- Born: before 1332
- Died: after 1343
- Family: Bogopanković (Sanković)

= Milten Draživojević =

14th century Bosnian nobleman

Milten Draživojević (Милтен Драживојевић; 1332–43) was a Bosnian župan (county lord) in the land of Hum, who is mentioned as serving the Banate of Bosnia between 1332 and 1335 and thereafter the Kingdom of Serbia. He was known for robbing the Republic of Ragusa.

Milten was the son of Dražen Bogopenec (fl. 1306), known from sources as a robber. The family (later known as Bogopanković) was prominent in the early 14th century, although information is scarce. Milten is mentioned for the first time in 1332, as a follower of Bosnian Ban Stephen II. Hum was a border province between Serbia and Bosnia, and became part of Bosnia in the 1320s.
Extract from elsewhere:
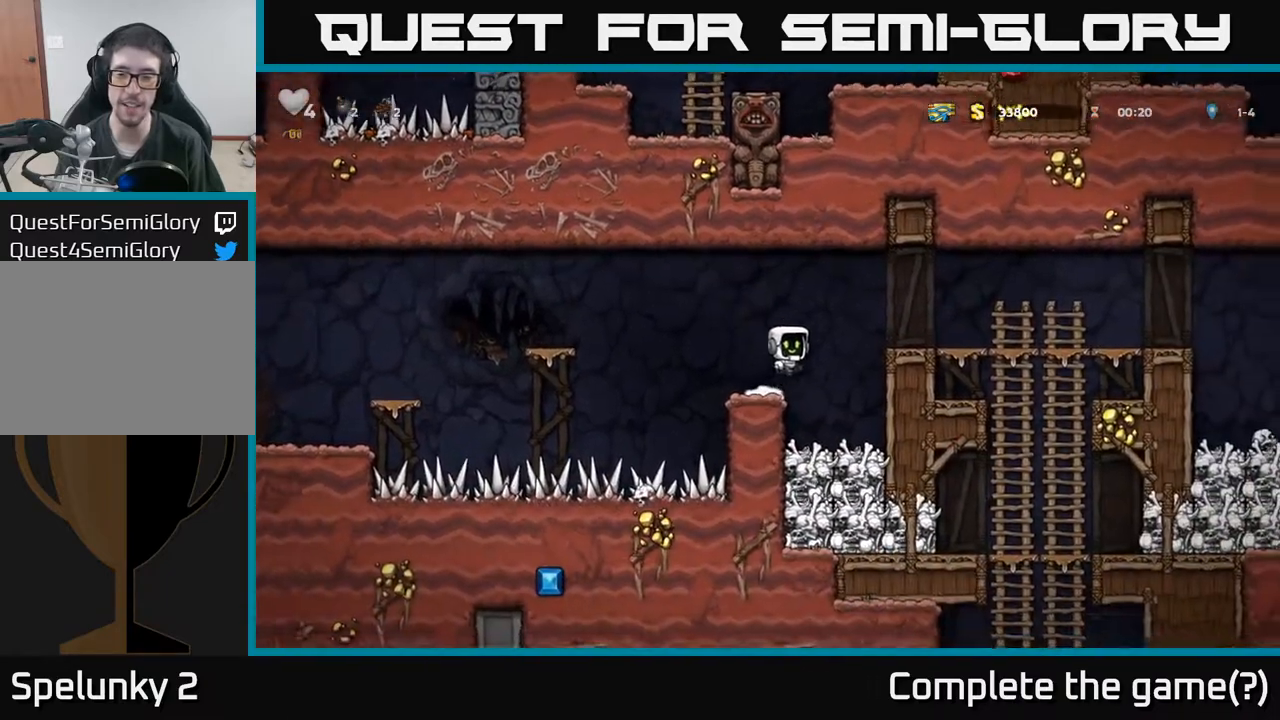
{"buttons": ["DPAD_RIGHT"], "left_stick": "center", "events": [[150, "A", "up"]]}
In May 1335, Milten and his relative Vidomir looted Ragusan Manuçe de Mençi in Onogošt (Nikšić). On 24 May 1335, Milten and his son Sanko "from Zagorje" (de Sacorie) are mentioned as Bosnian subjects. The next year, on 5 July 1336, vojvoda Ružir and župan Milten are mentioned as Serbian subjects. In autumn that year, King Stefan Dušan advocated reconciliation between Serbian feudals and the Republic of Ragusa, in which these two restless feudals are prominent.

His son Sanko, a Bosnian magnate, is the eponymous founder of the Sanković family.